■ **Selected extract**
#####

Ryan Reeves Profile picture
Sep 24, 2019 17 tweets 9 min read Read on X
Running [THREAD] of business frameworks w/ thoughts

#1-5: industries
#6-12: company strategy
#13-15: competitive advantages

Feel free to add any that I missed!

Thanks 😁
1/ The Classic Porter's 5 Forces

- All about numbers. If you have a lot of customers, you can leverage that against a fragmented supplier base.

- If you have small customer base w/ few suppliers, it's hard to have leverage.

- Same dynamic with # of companies competing w/ you
2/ Going off of that a little, we have @benthompson's Aggregation Theory.

3 parts to value chains: supplier, distributor, consumer.

If you can monopolize 1 of these or integrate 2, then you can create immense value.
3/ Disruption Theory from Christensen

Disruptive companies come in from the bottom of a market so incumbents rationally don't move down-market.

2 types: low-end or new market disruption

Low-end: mini steel mills
New market: Netflix
4/ Low-End Disruption

My own theory for why low-end disruption usually takes place:
business model shifts

Retailers, airlines, etc. Start with a fresh business model so they can structurally undercut incumbents.
5/ New Market Disruption

My own theory for why new-market disruption usually takes place: platform shifts

New platforms enable companies to focus on specific vectors that create new markets. Then, as tech improves, the disruptor utilizes the new platform to move upmarket.

#####

■ **Extracted information**
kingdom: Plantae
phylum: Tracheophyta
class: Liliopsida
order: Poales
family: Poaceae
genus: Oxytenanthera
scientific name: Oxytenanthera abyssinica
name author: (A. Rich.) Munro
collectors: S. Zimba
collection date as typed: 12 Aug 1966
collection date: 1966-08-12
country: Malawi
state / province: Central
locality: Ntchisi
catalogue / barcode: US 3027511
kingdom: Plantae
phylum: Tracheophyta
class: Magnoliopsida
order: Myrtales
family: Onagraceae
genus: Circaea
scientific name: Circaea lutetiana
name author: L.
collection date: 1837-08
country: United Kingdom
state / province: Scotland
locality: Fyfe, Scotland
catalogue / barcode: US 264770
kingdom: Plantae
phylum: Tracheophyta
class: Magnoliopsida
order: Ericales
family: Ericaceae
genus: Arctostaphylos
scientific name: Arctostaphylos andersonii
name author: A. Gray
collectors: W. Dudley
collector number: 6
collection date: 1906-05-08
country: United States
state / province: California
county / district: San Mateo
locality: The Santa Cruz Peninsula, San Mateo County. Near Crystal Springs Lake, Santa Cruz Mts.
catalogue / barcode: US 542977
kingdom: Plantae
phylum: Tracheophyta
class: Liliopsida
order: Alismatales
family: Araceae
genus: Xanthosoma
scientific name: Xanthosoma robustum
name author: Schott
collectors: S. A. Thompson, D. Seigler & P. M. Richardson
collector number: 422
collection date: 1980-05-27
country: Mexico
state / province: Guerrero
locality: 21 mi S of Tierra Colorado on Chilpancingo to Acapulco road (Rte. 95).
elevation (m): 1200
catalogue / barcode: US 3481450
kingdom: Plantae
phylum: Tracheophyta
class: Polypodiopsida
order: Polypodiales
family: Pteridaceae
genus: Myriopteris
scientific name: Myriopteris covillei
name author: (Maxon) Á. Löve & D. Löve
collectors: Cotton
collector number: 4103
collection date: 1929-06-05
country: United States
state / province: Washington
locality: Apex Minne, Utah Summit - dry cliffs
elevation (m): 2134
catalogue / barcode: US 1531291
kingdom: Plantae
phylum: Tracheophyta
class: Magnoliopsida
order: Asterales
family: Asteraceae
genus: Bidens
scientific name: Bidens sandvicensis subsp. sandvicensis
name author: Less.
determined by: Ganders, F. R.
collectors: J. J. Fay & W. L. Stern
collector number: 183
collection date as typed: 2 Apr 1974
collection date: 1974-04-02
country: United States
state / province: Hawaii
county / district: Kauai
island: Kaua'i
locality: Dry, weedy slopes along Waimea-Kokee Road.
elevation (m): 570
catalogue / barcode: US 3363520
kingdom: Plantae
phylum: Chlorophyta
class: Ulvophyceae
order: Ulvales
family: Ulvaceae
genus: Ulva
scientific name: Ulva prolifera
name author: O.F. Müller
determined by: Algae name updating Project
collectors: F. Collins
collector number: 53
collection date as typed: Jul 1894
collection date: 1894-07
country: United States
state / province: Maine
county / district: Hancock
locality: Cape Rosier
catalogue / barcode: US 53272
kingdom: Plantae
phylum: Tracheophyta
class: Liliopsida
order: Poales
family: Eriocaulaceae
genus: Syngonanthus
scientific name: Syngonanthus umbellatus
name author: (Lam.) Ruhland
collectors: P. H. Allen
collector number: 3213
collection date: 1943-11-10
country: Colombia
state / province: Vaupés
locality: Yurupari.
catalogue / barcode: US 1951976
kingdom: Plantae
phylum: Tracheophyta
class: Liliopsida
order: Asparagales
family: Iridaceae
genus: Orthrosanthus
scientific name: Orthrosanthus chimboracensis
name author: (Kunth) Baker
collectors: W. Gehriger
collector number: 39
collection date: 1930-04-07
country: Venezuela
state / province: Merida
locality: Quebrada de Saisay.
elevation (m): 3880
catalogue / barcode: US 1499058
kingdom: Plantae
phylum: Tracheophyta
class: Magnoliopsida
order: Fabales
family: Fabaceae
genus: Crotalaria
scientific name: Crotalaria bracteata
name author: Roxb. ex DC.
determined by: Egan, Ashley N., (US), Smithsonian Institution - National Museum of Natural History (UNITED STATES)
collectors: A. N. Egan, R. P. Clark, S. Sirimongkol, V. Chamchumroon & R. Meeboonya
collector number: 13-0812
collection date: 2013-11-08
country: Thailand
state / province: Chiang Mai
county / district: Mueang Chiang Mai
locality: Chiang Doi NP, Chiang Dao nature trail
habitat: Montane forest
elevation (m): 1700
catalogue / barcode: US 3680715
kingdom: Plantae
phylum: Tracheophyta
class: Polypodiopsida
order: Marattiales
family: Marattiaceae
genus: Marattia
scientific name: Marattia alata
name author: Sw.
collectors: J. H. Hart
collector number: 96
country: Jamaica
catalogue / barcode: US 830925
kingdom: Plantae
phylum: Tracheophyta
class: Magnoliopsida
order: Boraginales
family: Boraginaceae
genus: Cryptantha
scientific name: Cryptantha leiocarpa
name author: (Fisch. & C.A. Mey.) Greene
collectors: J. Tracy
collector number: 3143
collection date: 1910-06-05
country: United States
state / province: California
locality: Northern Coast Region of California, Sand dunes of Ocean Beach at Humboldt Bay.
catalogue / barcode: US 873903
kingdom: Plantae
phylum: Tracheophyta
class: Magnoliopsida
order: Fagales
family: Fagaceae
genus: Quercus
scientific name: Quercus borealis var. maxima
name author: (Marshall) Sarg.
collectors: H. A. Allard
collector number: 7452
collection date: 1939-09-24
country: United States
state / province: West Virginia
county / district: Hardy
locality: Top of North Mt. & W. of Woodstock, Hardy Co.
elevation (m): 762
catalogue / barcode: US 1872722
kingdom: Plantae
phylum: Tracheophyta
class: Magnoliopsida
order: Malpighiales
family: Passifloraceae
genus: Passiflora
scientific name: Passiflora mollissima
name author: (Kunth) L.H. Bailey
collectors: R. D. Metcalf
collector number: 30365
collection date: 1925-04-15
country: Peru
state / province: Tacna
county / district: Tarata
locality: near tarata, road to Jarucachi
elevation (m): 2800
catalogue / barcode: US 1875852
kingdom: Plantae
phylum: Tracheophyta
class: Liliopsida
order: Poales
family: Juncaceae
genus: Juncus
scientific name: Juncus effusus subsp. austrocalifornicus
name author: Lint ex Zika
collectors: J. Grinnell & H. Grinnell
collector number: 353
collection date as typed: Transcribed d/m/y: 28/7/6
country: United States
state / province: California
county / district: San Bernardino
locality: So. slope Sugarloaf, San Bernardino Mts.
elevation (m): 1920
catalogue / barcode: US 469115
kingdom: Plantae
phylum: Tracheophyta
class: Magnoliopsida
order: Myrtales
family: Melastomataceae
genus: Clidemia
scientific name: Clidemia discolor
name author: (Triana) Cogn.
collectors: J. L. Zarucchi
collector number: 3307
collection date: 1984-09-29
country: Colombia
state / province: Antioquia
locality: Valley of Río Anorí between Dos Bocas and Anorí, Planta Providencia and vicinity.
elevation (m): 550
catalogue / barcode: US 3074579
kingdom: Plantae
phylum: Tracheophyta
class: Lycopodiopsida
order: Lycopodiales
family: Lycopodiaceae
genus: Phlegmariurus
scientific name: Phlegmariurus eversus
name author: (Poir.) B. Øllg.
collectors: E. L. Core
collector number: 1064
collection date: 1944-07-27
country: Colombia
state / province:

#####

■ **What you will do**
• A. Quote the business frameworks thread word for word, starting at "#1-5: industries" and ending at "fragmented supplier base.".
• B. In the business frameworks thread, what two types of disruption does Christensen's Disruption Theory include?

■ **Task-by-task answers**
• A.
#1-5: industries
#6-12: company strategy
#13-15: competitive advantages

Feel free to add any that I missed!

Thanks 😁
1/ The Classic Porter's 5 Forces

- All about numbers. If you have a lot of customers, you can leverage that against a fragmented supplier base.

• B. Low-end disruption and new market disruption.